Required work: Examine each line of the data. Copy those that contain the string "rule".

[Opening Exercise inputs section]

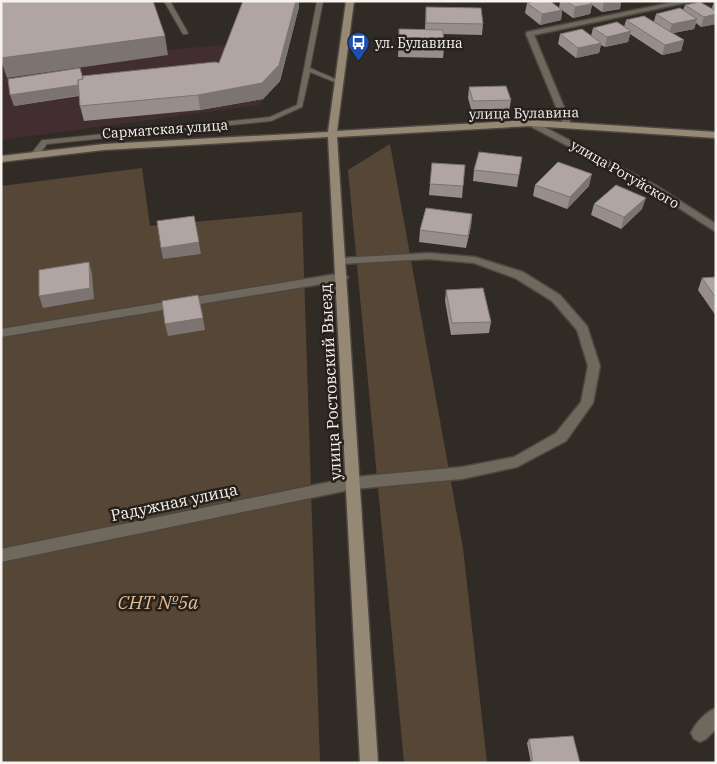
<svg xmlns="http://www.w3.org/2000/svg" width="717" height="764" font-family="'IBM Plex Serif',serif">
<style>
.industrial{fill:#422e31}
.green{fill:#554636}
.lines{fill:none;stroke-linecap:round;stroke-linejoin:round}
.lane-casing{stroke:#4d4741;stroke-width:2}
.street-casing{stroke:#4d4741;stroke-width:3}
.secondary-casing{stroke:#4d4741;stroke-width:3}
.lane{fill:#6f685c;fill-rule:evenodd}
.street{fill:#6f685c;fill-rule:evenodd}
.secondary{fill:#958976;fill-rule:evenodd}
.wall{fill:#978e8b}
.shaded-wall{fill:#7b7471}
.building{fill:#b0a5a2;stroke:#7b7471}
.labels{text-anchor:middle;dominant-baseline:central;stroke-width:5;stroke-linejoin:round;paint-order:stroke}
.far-poi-label{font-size:14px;fill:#f7f3ef;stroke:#27211c;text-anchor:start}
.far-street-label{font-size:14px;fill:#f7f3ef;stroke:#27211c}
.street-label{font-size:16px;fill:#f7f3ef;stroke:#27211c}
.near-park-label{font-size:19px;font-style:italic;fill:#e7bd90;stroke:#27211c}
</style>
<rect width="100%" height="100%" fill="#312b25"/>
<!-- industrial -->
<polygon class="industrial" points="1,1 166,50 234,44 299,7 280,81 259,105 1,140"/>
<!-- green -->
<g class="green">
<polygon points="390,144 463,548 487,763 404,763 348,170"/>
<polygon points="142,168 150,226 302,212 320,763 1,763 1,186"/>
</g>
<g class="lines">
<defs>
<g id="lane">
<polygon points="164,1 170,1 188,33 187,34 183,34"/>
<polygon points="317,1 323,1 310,68 342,82 337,83 310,72 302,107 271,121 47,144 38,156 32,156 31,154 42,140 45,140 270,117 297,105"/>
</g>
<g id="street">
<polygon points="679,1 694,1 534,35 571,124 567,127 564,126 526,34 527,32"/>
<polygon points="531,120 657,186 716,224 716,232 651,190 528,125 528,121"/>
<polygon points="429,253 475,257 523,272 560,295 587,326 600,366 593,403 566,441 517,467 462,479 354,489 1,562 1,549 354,477 462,467 514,457 556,433 581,402 588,366 577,330 552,301 515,278 474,263 429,259 341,264 336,261 341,258"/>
<polygon points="342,273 348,277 346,280 1,337 1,329"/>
<path d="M 716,708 L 716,729 L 706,739 L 700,742 L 694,739 L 691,733 C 695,723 706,712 716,708 Z"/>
</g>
<polygon id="secondary" points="346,1 354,1 337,131 531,120 716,132 716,138 531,126 337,137 378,763 360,763 328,137 104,150 1,162 1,156 104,144 328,132"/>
</defs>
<!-- lane casing -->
<use href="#lane" class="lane-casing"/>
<!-- street casing -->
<use href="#street" class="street-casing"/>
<!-- secondary casing -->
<use href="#secondary" class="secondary-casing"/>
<!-- lane -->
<use href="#lane" class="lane"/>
<!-- street -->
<use href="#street" class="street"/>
<!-- secondary -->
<use href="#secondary" class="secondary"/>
</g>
<!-- wall -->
<g class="wall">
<polygon points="243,1 299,1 299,7 280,81 263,99 200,110 84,121 80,106 79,96 14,106 83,79 219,63"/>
<polygon points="560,1 621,1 620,9 602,12 592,5 590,14 573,18 559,8"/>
<polygon points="714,1 716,1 716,24 701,27 696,23 694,29 673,33 684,40 681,51 662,55 630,34 628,42 605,47 601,45 599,53 576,58 558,44 560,34 591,36 593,28 624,27 626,20 654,21 656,14 683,10 685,5 712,8"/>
<polygon points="527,3 562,10 561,20 540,25 525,13"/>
<polygon points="426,7 483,24 482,35 443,34 444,48 443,58 398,57 399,29 425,29"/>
<polygon points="469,87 511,100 509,111 472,112 468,98"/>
<polygon points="522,157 517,187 473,181 474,170"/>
<polygon points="432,163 463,186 462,198 429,195"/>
<polygon points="535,185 589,186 567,209 533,196"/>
<polygon points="594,204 642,209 621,229 591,215"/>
<polygon points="472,214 471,226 466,248 419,242 420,230"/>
<polygon points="716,277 716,316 698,290 702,278"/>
<polygon points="446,290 491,322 489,333 451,335 445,301"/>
<polygon points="529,739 580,763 531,763 527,743"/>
</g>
<!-- shaded-wall -->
<g class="shaded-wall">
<polygon points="296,1 299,1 299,7 280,81 263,99 200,110 198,95"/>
<polygon points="609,1 621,1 620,9 602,12 604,2"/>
<polygon points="592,4 590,14 573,18 575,7"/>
<polygon points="562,10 561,20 540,25 542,14"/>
<polygon points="716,14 716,24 701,27 704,17"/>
<polygon points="697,19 694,29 669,34 672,24"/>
<polygon points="631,31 628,42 605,47 607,37"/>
<polygon points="165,36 168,55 7,78 1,60 1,58"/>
<polygon points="684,40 681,51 662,55 665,45"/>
<polygon points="601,43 599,53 576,58 578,48"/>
<polygon points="85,84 87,94 14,106 10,95"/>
<polygon points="592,174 589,186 567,209 570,197"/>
<polygon points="646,198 642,209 621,229 624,217"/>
<polygon points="472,214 471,226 466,248 468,236"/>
<polygon points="194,216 201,254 163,259 161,248"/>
<polygon points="89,262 92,274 94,299 43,308 39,296"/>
<polygon points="203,318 205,330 168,336 165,324"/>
</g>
<!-- building -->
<g class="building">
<polygon points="1,1 153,1 165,36 1,58"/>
<polygon points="243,1 296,1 279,65 262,83 198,95 80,106 78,80 83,79 83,76 215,62 219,63"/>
<polygon points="536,1 550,1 562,10 542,14 527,3"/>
<polygon points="566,1 588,1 592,4 575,7"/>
<polygon points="700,2 716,11 716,14 704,17 685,5"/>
<polygon points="426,7 481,8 483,24 426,23"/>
<polygon points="680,8 697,19 672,24 656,14"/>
<polygon points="644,16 684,40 665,45 626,20"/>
<polygon points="617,22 631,31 607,37 593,28"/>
<polygon points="399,29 443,30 444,48 399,47"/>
<polygon points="582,29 601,43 578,48 560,34"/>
<polygon points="80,68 83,79 78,80 78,85 10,95 8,79"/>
<polygon points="506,86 511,100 473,101 469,87"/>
<polygon points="479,152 522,157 519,175 474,170"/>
<polygon points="558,162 592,174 570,197 535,185"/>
<polygon points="432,163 465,165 463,186 430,184"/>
<polygon points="616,185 646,198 624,217 594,204"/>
<polygon points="426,208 472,214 468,236 420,230"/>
<polygon points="194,216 199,242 161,248 157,221"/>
<polygon points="89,262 90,288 39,296 39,270"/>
<polygon points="716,277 716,298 702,278"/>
<polygon points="483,288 491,322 452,323 446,290"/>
<polygon points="198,295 203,318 165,324 162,301"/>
<polygon points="573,736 580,763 533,763 529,739"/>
</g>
<!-- icons -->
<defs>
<symbol id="bus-pin" viewBox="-11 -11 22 30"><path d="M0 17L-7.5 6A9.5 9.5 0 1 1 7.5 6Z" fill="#1a4fb4" stroke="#27211c"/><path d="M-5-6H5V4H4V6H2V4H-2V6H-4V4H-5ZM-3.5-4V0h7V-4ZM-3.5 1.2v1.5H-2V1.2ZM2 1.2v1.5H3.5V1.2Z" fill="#fff"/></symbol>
</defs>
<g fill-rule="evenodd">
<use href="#bus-pin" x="346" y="30" width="25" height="34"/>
</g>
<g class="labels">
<!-- far-poi labels -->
<g class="far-poi-label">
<text x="375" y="43">ул. Булавина</text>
</g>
<!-- far-street labels -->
<g class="far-street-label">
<text transform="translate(524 113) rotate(-1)">улица Булавина</text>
<text transform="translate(165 129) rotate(-4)">Сарматская улица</text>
<text transform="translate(625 174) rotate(30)">улица Рогуйского</text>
</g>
<!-- street labels -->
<g class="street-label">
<text transform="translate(330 382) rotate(-93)">улица Ростовский Выезд</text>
<text transform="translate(174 502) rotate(-12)">Радужная улица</text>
</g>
<!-- near-park labels -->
<g class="near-park-label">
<text x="158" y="602">СНТ №5а</text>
</g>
</g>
<!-- border -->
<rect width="717" height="764" fill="none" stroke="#f7f3ef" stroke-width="5"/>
</svg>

[Closing Exercise inputs section]

Answer section:
.lane{fill:#6f685c;fill-rule:evenodd}
.street{fill:#6f685c;fill-rule:evenodd}
.secondary{fill:#958976;fill-rule:evenodd}
<g fill-rule="evenodd">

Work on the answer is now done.